We had two other striders visit us last weekend, one from Switzerland named Regula who is a nurse working in Trinidad and the other from Columbia named Gabriel who is working with students in a small town named Llagagua. – a truly international weekend.
It was great to show them around Sucre, to take them to church, the market and visit our projects. On the Sunday was a festival in a small town called Tarabuco about a hours drive which happens just once a year. It is a parade through the streets of dancing in traditional costumes and a presentation of food and gifts to “Pacha Mama”. The clothes were amazing and the colours were fantastic. Each village has a distinct fabric and costume and all are very proud to have been selected to dance or march to represent their people. Each village had the traditional woodwind instruments and many wore belts filled with bells and special shoes with metal disks. The air was filled with singing, laughter and music… the traditional style Quechua singing is very high pitched!!!
In the afternoon each community had brought a selection of food they had grown, gifts of coca leaves, tobacco and other strange things all presented on a giant ladder to offer to Pacha Mama – the mother earth god. The young ladies and men did a stamping dance and were “whipped” by the elder of the villiage if they made a mistake… although they only pretended to whip each other with many smiles and laughter. We enjoyed seeing how the traditions of the rural communities are kept alive and how proud the young and old people are of their culture.
The photos don’t really capture the atmosphere – yes and it is me dressed up in the traditional costume…. they always seem to pick me out of the crowd for these silly things.

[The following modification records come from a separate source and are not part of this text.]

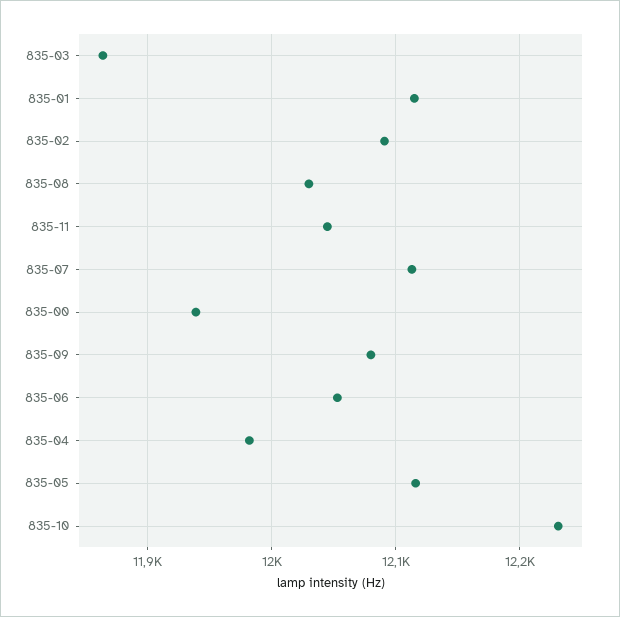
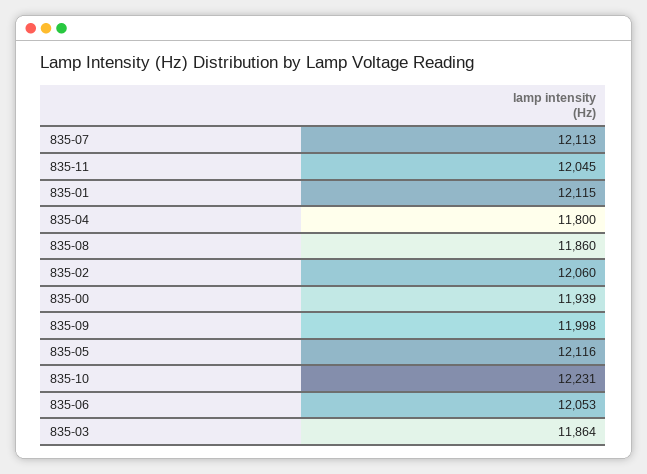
  {
    "835-03": 11864,
    "835-01": 12115,
-   "835-02": 12090,
+   "835-02": 12060,
-   "835-08": 12030,
+   "835-08": 11860,
    "835-11": 12045,
    "835-07": 12113,
    "835-00": 11939,
-   "835-09": 12080,
+   "835-09": 11998,
    "835-06": 12053,
-   "835-04": 11980,
+   "835-04": 11800,
    "835-05": 12116,
    "835-10": 12231
  }

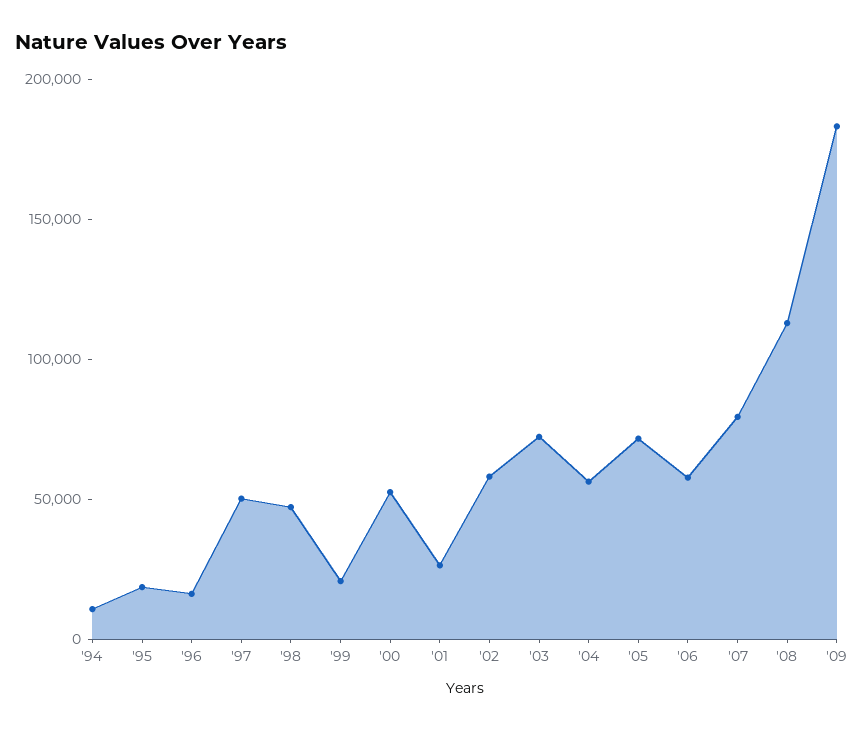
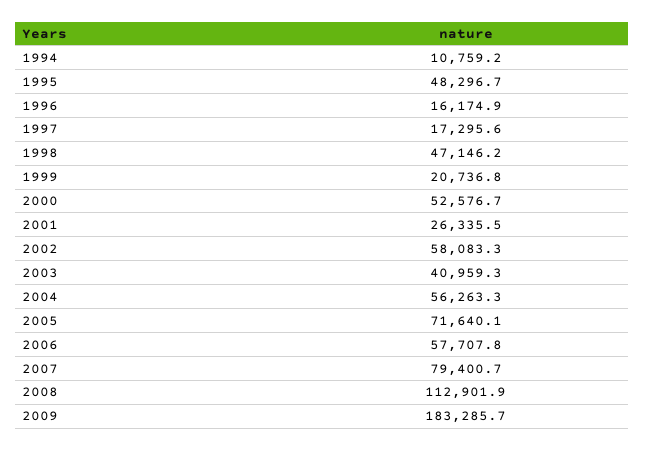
  {
    "'94": 10759.2,
-   "'95": 20000,
+   "'95": 48296.7,
    "'96": 16174.9,
-   "'97": 50000,
+   "'97": 17295.6,
    "'98": 47146.2,
    "'99": 20736.8,
    "'00": 52576.7,
    "'01": 26335.5,
    "'02": 58083.3,
-   "'03": 70000,
+   "'03": 40959.3,
    "'04": 56263.3,
    "'05": 71640.1,
    "'06": 57707.8,
    "'07": 79400.7,
    "'08": 112901.9,
    "'09": 183285.7
  }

Also – as a strange add on – on the micro (mini bus) I bumped into a person who used to work at Abbot’s Hill school with me. I was speechless when a stranger came up to me and asked…”Are you from Hemel Hempstead? I used to work with you?” In the middle of nowhere!! It really is a small world.
San Jose is a district of Sucre, about a 10 minute walk from our house. We have been working there one day every week since we got here. It is run by two ladies from our church named Dorihna and Desiree from Brazil. They opened the centre to provide a place for children to go and do their homework as many do not have a quiet place to work at home. They also have a program for teaching bible stories and “life skills”. They teach basic first aid for example how to clean a cut, protecting from the sun and they ensure that the children brush their teeth at the centre. They do exercises to improve the children’s co-ordination – a bit like drills at army camp and simulate the children using brightly coloured toys and games.
We go and do arts and crafts based on the bible story of the week. Each week the children make something which they are always delighted to be able to take away with them. This week we were talking about the story of Joseph – when he became the government official in Egypt for the Pharaoh. It gave us a chance to talk a bit about history and what it was like in Egypt and how we can learn from the artefacts they left behind. So we made Egyptian necklaces using paper beads – rolling strips of paper around a pencil and sticking them and then threading them… see photos. Doing craft gives us a chance to talk to the children about the story, to ask them what they think, to teach them to share and most importantly give them lots of praise and encouragement which is sadly often missing from their lives.
The children in San Jose are all very affectionate and delighted to see us every week. We walk in and get swamped by hugs and kisses and shouts of proffi Roooof and Diiinnnooooo. ( Proffi is the word for professor which is what they call their teachers).